Révéler les mécanismes de résistance aux médicaments du VIH grâce aux structures protéiques
Les chercheurs du Salk Institute, en collaboration avec les National Institutes of Health, ont découvert les mécanismes moléculaires par lesquels le virus de l’immunodéficience humaine (VIH) devient résistant au dolutégravir, l’un des médicaments antiviraux les plus efficaces et les plus utilisés en clinique pour traiter le VIH.
La nouvelle étude, publiée le 21 juillet 2023 dans Avancées scientifiquesrévèle comment les modifications des structures 3D de l’intégrase, une protéine du VIH, peuvent conduire à une résistance au dolutégravir et comment d’autres composés pourraient surmonter cette résistance.
“Avec le VIH, il faut penser avec deux longueurs d’avance sur le virus”, déclare le professeur agrégé de Salk, Dmitry Lyumkis, co-auteur principal et titulaire de la chaire de développement de la Fondation Hearst. “Nous avons maintenant déterminé comment le virus pourrait continuer à évoluer contre des médicaments comme le Dolutegravir, ce qu’il est important de prendre en compte pour le développement de futurs traitements.”
L’infection par le VIH dépend de la capacité du virus à insérer son propre matériel génétique dans le génome des cellules humaines, détournant essentiellement les cellules pour en faire des usines productrices de virus. Le dolutégravir et les médicaments apparentés agissent en bloquant l’intégrase, une protéine essentielle à la capacité du virus à intégrer son propre ADN dans le génome de l’hôte. Sans intégrase fonctionnelle, le VIH ne peut pas infecter efficacement les cellules humaines. Cependant, le VIH est un virus à mutation rapide et un nombre croissant de souches de VIH sont résistantes au dolutégravir.

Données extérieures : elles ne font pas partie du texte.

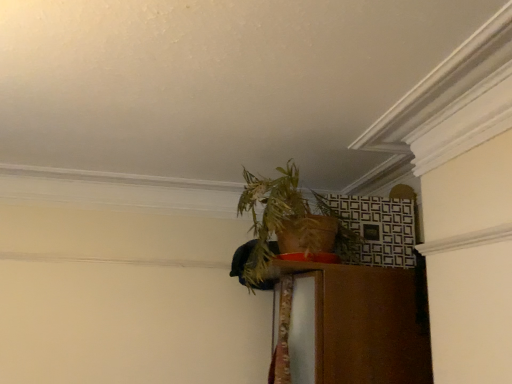
Image resolution: width=512 pixels, height=384 pixels. What do you see at coordinates (285, 225) in the screenshot?
I see `green leafy plant at upper center` at bounding box center [285, 225].

Find the location of a particular element. This screenshot has height=384, width=512. green leafy plant at upper center is located at coordinates (285, 225).

You are a GUI agent. You are given a task and a screenshot of the screen. Output one action in this format:
    pyautogui.click(x=<x>, y=<y>)
    Task: Click on the green leafy plant at upper center
    
    Given the screenshot: What is the action you would take?
    pyautogui.click(x=285, y=225)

Dans le passé, le laboratoire de Lyumkis a découvert la structure 3D de la protéine intégrase lorsqu’elle est attachée à l’ADN ainsi que la manière exacte dont des médicaments comme le Dolutegravir se lient à l’intégrase et la bloquent. Mais les chercheurs ne savaient pas exactement comment la structure de l’intégrase avait changé lorsque le virus avait cessé de répondre au dolutégravir.
Dans la nouvelle étude, Lyumkis et ses collaborateurs des National Institutes of Health ont créé des versions de la protéine intégrase avec des mutations connues pour rendre le VIH résistant au dolutégravir.
Ensuite, ils ont déterminé la structure de chaque intégrase mutante, révélant pourquoi le dolutégravir ne pouvait plus se lier à chaque version de la protéine et la bloquer. Les scientifiques ont également évalué la « condition physique » du virus (sa capacité à produire des descendants infectieux) et l’activité de l’enzyme pour mieux comprendre ce qui conduit à la résistance aux médicaments chez les patients.
“Nous avons été assez surpris par l’ampleur de la résistance de ces variantes d’intégrase”, explique Lyumkis. “La capacité du dolutégravir à fonctionner était complètement compromise.”
Les chercheurs ont également testé l’efficacité d’un médicament expérimental contre le VIH, 4d, pour bloquer la fonction des protéines intégrases résistantes au dolutégravir. 4d a été développé par les collaborateurs de Lyumkis au NIH en tant que médicament ciblant l’intégrase de nouvelle génération et fait actuellement l’objet d’essais précliniques sur les animaux.
Dans toutes les variantes, ils ont découvert que le 4d bloquait encore puissamment la capacité du VIH à intégrer ses gènes dans les cellules humaines. Cela suggère que le 4d ou des variantes de ce composé pourraient être utilisés efficacement pour traiter le virus chez les patients ayant développé une résistance au dolutégravir.
Les données structurelles sur la façon dont 4d se lie aux protéines intégrases résistantes au dolutégravir ont également fait allusion à la manière dont de nouveaux médicaments pourraient surmonter la résistance aux médicaments.
“4d n’est en réalité qu’un exemple de la manière de lutter contre la résistance aux médicaments, mais il nous fournit quelques principes de base dont nous pouvons tirer des leçons pour concevoir d’autres traitements”, déclare le co-auteur principal Robert Craigie de l’Institut national du diabète et du système digestif et rénal. Diseases (NIDDK), qui fait partie des National Institutes of Health. “La façon dont une section de la molécule 4d s’empile comme une feuille plate au-dessus d’une section de l’assemblage protéine-ADN intégrase pourrait être reproduite dans d’autres composés.”
Ensuite, les scientifiques étudieront comment les variantes de l’intégrase évoluent – y compris celles qui ne sont pas encore observées chez les patients mais possibles à l’avenir – et comment elles influencent la réponse aux meilleurs médicaments utilisés en clinique ainsi que la capacité du VIH à infecter les humains.